## [Task instructions]
Copy every entry exactly as given, minus the images.

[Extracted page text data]
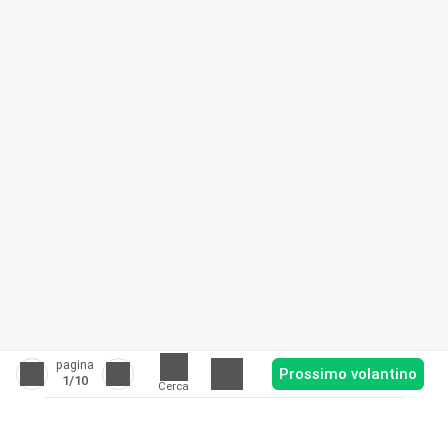
pagina
Prossimo volantino
1
/10
Cerca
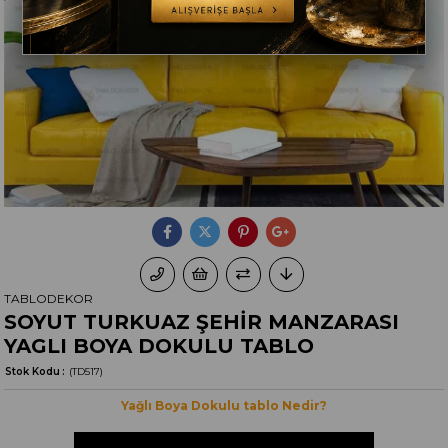
TABLODEKOR
SOYUT TURKUAZ ŞEHİR MANZARASI
YAGLI BOYA DOKULU TABLO
Stok Kodu
(TD517)
Yağlı Boya Dokulu tablo Nedir?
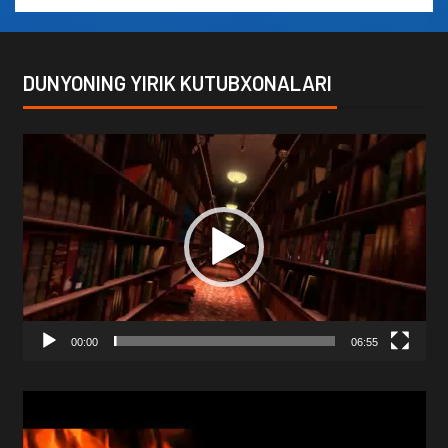
DUNYONING YIRIK KUTUBXONALARI
Video
Player
00:00
06:55
Video
Player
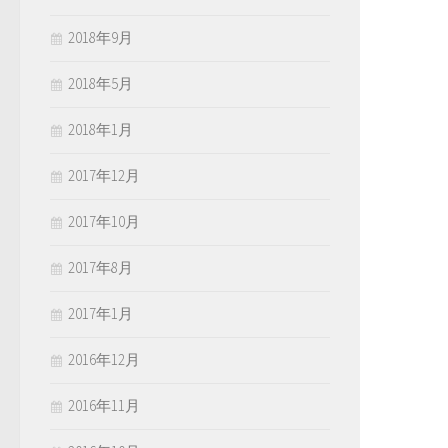
2018年9月
2018年5月
2018年1月
2017年12月
2017年10月
2017年8月
2017年1月
2016年12月
2016年11月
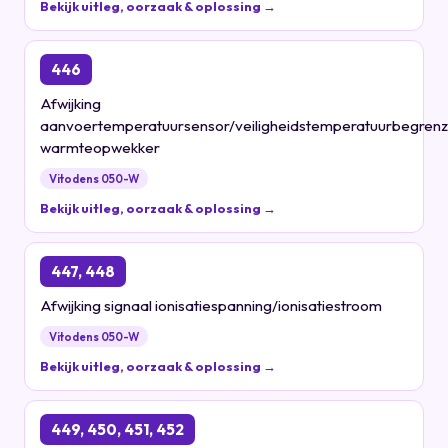
Bekijk uitleg, oorzaak & oplossing →
446
Afwijking
aanvoertemperatuursensor/veiligheidstemperatuurbegrenz
warmteopwekker
Vitodens 050-W
Bekijk uitleg, oorzaak & oplossing →
447, 448
Afwijking signaal ionisatiespanning/ionisatiestroom
Vitodens 050-W
Bekijk uitleg, oorzaak & oplossing →
449, 450, 451, 452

## [Task result]
pagina
Prossimo volantino
1
/10
Cerca
TABLODEKOR
SOYUT TURKUAZ ŞEHİR MANZARASI
YAGLI BOYA DOKULU TABLO
Stok Kodu
(TD517)
Yağlı Boya Dokulu tablo Nedir?
DUNYONING YIRIK KUTUBXONALARI
Video
Player
00:00
06:55
Video
Player
2018年9月
2018年5月
2018年1月
2017年12月
2017年10月
2017年8月
2017年1月
2016年12月
2016年11月
Bekijk uitleg, oorzaak & oplossing →
446
Afwijking
aanvoertemperatuursensor/veiligheidstemperatuurbegrenz
warmteopwekker
Vitodens 050-W
Bekijk uitleg, oorzaak & oplossing →
447, 448
Afwijking signaal ionisatiespanning/ionisatiestroom
Vitodens 050-W
Bekijk uitleg, oorzaak & oplossing →
449, 450, 451, 452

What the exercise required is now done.